A veces había dudado del afecto de su abuela. Si por casualidad coincidían en la cocina, Elia sopesaba el rencor en las palabras que le eran dichas. “Aún no olvida que mi madre –la hija de esa anciana tan ajena– sucumbió con mi primer grito de nacida”.

Antes de la partida de Elia, debajo del sombrero de Panamá salieron variedad de exigencias por la tierra de los abuelos. Hectáreas que podían liquidar las razones de tenerlo allí. Aunque llovía, el abuelo salió a responderle: ¡Vete! ¡Aquí no hay nada que recoger! ¡Lo sabes bien!

Entonces el extraño alzó bruscamente al anciano de la camisa y le dijo: ¡Quiero lo que me pertenece! ¡Pague la deuda! “No hay nada”, respondió el abuelo esta vez suplicante. Pero el hombre no se iría solo ese día. Irse sin nada era inaceptable.

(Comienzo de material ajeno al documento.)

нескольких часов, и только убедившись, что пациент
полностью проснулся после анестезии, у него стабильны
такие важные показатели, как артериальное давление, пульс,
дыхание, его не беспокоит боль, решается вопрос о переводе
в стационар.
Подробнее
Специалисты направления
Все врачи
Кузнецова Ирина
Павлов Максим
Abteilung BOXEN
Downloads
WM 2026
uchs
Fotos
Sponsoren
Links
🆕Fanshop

Elia se volvió parte de la promesa del pago. Un trueque de unos meses que se volverían años, hasta que finalmente dejara de esperar el dinero. En unos días cumpliría catorce años. Era presa de los desaciertos de generaciones pasadas. Se columpiaba mientras pensaba todo esto.

El trato que le daba el sombrero de Panamá era bueno, aun mejor que el de la familia. Pero la comodidad de la cama donde dormía, la variedad de comidas que le eran servidas y las clases particulares eran nada comparadas con su libertad.

No lo sabría hasta que fuera mayor, pero al poco tiempo de su ida los abuelos fallecieron. Uno de los hijos se adueñó el terreno y lo vendió sin preguntar a los demás hermanos.
El columpio en el nogal no dejaría de moverse durante varios cumpleaños.